Despite calls to defund sanctuary cities, a steady drumbeat of judicial decisions defends them
President Trump’s recent executive order, “Enhancing Public Safety in the Interior of the United States,” promises an era of unprecedented cruelty and, like President Trump’s other plans on immigration, is dissociated from factual and legal reality.
President Trump was elected in part because of his anti-immigrant policies. Making “sanctuary” a dirty word was part and parcel of that platform, as was the strategy he pursues today—invoking “public safety” as the justification for increased interior enforcement and attacks on sanctuary jurisdictions. But studies have conclusively rejected the factual grounding for his anti-sanctuary stance—the identification of immigrants with criminality—as a myth.
{mosads}On the legal side, a line of unbroken judicial decisions from 2014 straight through to 2017 affirms the soundness of sanctuary policies distancing local law enforcement from federal immigration enforcement.
Although there were just a few dozen sanctuary cities as recently as 2010, by some estimates there are now over 500 “sanctuary” jurisdictions scattered across the United States. This includes two states (California and Connecticut) that have statutory limits on cooperation with federal immigration enforcement.
What caused this tidal wave of sanctuary policies? While different jurisdictions have pursued different local policies (including the creation of diverse, inclusive communities; the elimination of racial and ethnic discrimination; and flat-out resistance to federal immigration policies that have been described as inhumane), there is no doubt that the most prevalent reason for the wave of sanctuary policies adopted since 2014 has been a legal one.
The Fourth Amendment prohibits warrantless arrests except those based on probable cause. And a series of judicial decisions (from federal courts in Rhode Island, Pennsylvania, and Oregon) from early 2014 cast doubt on the practice of using federally issued immigration “detainers” to continue imprisoning in local jails noncitizens who would otherwise be entitled to release.
These decisions acquired sufficient force that the Obama administration was forced to scrap the centerpiece of its interior immigration enforcement program. Far from being “popular and successful,” Secure Communities was wildly unpopular and legally doomed. On Nov. 20, 2014, pointing to “the increasing number of federal court decisions that hold that detainer-based detention by state and local law enforcement agencies violates the Fourth Amendment,” then Secretary of the Department of Homeland Security Jeh Johnson declared an end to the program.
Many of the “sanctuary” policies that President Trump and the Republicans have in their sights for funding cuts are nothing more than policies limiting the use of detainers. Put more simply, they are policies for obeying the Fourth Amendment. Just in this month, a state court in New York, and federal courts in Minnesota, Texas, and Rhode Island (where the court cautioned, “that a United States citizen was held in prison on an erroneous immigration detainer without probable cause for even one night should concern all Americans”) have added to the drumbeat of decisions establishing this basic legal fact.
A fifth decision, from a federal court in California, dealt several important blows to Trump’s plans. In July 2015, the shooting death of Kathryn Steinle by an undocumented man who had been deported five times previously reignited the sanctuary city debate. The case became the cornerstone of candidate Trump’s immigration policy, and particularly his attack on sanctuary cities—he repeatedly invoked the case, using racially coded language, to exaggerate the threat presented by immigrants. He mentioned Ms. Steinle when he accepted the Republican nomination, and when he outlined his immigration platform.
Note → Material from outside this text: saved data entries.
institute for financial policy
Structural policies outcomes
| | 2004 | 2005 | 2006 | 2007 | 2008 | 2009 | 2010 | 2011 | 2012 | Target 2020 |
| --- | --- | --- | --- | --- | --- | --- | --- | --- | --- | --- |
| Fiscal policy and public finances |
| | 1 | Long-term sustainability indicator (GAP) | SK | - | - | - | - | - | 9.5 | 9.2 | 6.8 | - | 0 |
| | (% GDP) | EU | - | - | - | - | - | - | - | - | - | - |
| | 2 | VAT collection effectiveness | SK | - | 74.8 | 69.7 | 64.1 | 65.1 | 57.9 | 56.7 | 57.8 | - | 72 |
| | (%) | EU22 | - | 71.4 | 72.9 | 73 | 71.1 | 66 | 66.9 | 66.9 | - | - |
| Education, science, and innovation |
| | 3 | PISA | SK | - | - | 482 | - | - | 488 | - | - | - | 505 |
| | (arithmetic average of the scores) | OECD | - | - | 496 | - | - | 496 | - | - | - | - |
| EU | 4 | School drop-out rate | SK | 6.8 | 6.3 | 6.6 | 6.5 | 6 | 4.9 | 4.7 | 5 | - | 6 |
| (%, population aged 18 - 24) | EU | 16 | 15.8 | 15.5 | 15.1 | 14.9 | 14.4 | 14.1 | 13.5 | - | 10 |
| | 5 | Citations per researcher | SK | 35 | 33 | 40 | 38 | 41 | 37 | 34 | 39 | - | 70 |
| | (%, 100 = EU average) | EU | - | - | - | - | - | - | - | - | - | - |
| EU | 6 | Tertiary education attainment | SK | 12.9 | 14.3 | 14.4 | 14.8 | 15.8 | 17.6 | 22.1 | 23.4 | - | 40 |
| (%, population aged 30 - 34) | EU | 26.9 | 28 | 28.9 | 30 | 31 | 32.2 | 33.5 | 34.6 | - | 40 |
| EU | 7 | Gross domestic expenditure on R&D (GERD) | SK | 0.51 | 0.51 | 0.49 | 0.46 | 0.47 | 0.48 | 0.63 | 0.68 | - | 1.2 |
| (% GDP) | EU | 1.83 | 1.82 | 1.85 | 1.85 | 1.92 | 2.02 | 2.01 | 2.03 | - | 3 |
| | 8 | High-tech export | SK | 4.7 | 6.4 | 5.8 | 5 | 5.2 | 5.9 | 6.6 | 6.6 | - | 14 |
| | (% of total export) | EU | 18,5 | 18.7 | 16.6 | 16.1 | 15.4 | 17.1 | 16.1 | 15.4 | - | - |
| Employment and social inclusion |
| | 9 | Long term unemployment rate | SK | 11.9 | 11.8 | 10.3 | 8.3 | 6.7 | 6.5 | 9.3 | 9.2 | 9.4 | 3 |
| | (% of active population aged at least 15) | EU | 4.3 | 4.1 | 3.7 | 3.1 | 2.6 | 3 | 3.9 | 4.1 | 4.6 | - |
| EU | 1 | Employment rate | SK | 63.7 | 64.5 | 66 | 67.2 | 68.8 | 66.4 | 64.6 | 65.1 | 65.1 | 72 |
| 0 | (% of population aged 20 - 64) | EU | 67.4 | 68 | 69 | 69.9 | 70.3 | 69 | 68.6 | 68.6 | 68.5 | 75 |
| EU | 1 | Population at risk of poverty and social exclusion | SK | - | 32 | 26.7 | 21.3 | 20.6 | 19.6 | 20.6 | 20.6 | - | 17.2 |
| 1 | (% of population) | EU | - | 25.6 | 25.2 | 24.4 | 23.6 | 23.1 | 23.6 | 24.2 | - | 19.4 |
On Jan. 6, though, a federal court dismissed a lawsuit brought against San Francisco city officials, which had essentially alleged that San Francisco’s sanctuary policy caused Ms. Steinle’s death. The court concluded there was no legal theory by which city officials could be held liable. Additionally, the decision provides legal support for one common type of sanctuary policy—the refusal to provide federal immigration officials with information concerning a state or local prisoner’s upcoming release date. Considering a law which has been regularly invoked to claim that sanctuary policies “flout federal law,” the court held that “no plausible reading of [the law] encompasses the release date of an undocumented inmate.”
The message of these decisions is clear. If the self-proclaimed “law-and-order candidate” is going to follow the law as president, he would do well to abandon his attack on sanctuary cities.
Christopher Lasch is an associate professor at the University of Denver Sturm College of Law, where he studies the intersection of immigration and criminal law.